Set of tasks:
(a) Answer these questions using the post on building a dog detector and breed classifier:
(i) Whose implementation of the Haar feature-based cascade object classifier was used to detect human faces?
(ii) On how many samples of human and dog images was face_detector evaluated?
(iii) How many images and labels were the pre-trained ResNet50 weights trained on?
(b) From the post on building a dog detector and breed classifier, reproduce word for word everything from "The following face_detector" down to "11% false positives.".

Excerpt provided:
Deep Learning: Build a dog detector and breed classifier using CNN

Source: Deep Learning on Medium


You might think recognizing a dog’s breed in an image is an easy task for you. You are right! It might not be difficult to find dog breed pairs with minimal inter-class variation for instance, Curly-Coated Retrievers and American Water Spaniels.

But, how about these two?!

Huh, not that easy!

In the last decade, it is much easier to use deep learning techniques with a few lines of python code to distinguish between dog breeds in images. In this blog, I will walk you through how to create Convolutional Neural Networks (CNN) from scratch and leverage the latest state of art image classification techniques on ImageNet. This model can be used as part of a mobile or web app for the real world and user-provided images. Given an image to the model, it determines if a dog is present and returns the estimated breed. If the image is human, it will return the most resembling dog breed. You can find the code in my GitHub repo.

Human detector

I used OpenCV’s implementation of the Haar feature-based cascade object classifier to detect human faces. The cascade function is a machine learning-based approach trained on many images with positive(with a face) and negative(without any face) labels. The detectMultiScale gets the coordinates of all the faces then returns them as a list of rectangles. But don’t forget to convert the RGB image into grayscale before using it.

The following face_detector function counts up how many human faces are in the photo:

def face_detector(img_path):
img = cv2.imread(img_path)
gray = cv2.cvtColor(img, cv2.COLOR_BGR2GRAY)
faces = face_cascade.detectMultiScale(gray)
return len(faces) > 0

The performance of face_detector evaluated on 100 samples of human and dog images. This detector recognizes all the human faces from human data but didn’t perform well on the dog dataset. It had about 11% false positives.

Dog detector

It is time to use another detector that performs better on the dog dataset. I used pre-trained ResNet50 weights on ImageNet in Keras, which is trained on over 10 million images containing 1000 labels.

Stored data:

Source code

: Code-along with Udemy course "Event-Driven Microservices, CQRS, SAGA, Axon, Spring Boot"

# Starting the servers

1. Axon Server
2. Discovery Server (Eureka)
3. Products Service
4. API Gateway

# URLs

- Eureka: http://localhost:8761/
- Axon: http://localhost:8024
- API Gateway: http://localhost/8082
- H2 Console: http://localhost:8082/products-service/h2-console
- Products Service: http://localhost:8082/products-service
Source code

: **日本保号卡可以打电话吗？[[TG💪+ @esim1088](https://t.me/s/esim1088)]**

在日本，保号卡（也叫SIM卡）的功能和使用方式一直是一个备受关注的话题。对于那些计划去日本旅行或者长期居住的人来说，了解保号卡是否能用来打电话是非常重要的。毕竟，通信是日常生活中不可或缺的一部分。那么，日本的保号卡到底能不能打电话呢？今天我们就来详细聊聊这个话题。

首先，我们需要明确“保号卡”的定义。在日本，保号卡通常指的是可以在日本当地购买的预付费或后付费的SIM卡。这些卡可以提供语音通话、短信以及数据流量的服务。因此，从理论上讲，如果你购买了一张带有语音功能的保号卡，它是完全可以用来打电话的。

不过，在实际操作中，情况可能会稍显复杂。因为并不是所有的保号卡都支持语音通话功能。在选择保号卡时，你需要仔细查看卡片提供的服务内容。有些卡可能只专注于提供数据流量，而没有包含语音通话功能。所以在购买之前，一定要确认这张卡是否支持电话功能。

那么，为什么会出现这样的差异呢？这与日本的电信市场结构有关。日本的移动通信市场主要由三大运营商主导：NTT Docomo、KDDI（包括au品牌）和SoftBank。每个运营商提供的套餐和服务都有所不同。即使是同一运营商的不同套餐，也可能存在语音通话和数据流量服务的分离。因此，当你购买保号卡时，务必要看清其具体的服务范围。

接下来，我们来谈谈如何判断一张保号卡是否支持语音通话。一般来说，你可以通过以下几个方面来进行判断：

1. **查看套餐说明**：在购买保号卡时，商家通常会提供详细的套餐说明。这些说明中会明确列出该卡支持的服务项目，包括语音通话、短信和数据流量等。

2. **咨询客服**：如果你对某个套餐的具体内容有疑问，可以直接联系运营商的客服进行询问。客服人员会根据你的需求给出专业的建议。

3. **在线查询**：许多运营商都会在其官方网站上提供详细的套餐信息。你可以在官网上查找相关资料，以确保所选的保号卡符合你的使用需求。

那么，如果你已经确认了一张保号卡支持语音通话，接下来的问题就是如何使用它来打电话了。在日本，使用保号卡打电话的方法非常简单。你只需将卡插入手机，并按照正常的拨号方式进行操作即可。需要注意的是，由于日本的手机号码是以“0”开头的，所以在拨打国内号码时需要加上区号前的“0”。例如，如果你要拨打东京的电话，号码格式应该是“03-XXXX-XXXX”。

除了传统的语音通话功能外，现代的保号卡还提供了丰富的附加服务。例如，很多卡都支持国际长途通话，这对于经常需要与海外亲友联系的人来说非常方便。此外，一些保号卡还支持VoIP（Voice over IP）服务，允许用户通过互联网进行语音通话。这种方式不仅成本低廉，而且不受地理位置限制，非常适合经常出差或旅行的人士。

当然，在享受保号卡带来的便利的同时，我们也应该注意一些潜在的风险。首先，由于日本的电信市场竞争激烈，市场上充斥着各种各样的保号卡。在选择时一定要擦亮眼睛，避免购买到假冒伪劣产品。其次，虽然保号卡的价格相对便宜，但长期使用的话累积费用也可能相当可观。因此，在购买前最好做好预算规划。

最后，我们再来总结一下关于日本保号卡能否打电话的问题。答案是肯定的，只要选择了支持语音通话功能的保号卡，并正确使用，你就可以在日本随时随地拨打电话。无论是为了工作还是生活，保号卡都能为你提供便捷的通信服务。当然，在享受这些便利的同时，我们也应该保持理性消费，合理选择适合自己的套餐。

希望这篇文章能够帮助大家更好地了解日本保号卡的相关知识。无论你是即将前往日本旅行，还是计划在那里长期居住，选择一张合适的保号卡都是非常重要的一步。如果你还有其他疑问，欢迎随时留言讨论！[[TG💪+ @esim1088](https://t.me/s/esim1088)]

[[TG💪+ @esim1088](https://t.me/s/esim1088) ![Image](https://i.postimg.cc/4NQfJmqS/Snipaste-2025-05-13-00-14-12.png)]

Solved problems:
(a)
(i) OpenCV's
(ii) 100
(iii) Over 10 million images containing 1000 labels

(b)
The following face_detector function counts up how many human faces are in the photo:

def face_detector(img_path):
img = cv2.imread(img_path)
gray = cv2.cvtColor(img, cv2.COLOR_BGR2GRAY)
faces = face_cascade.detectMultiScale(gray)
return len(faces) > 0

The performance of face_detector evaluated on 100 samples of human and dog images. This detector recognizes all the human faces from human data but didn’t perform well on the dog dataset. It had about 11% false positives.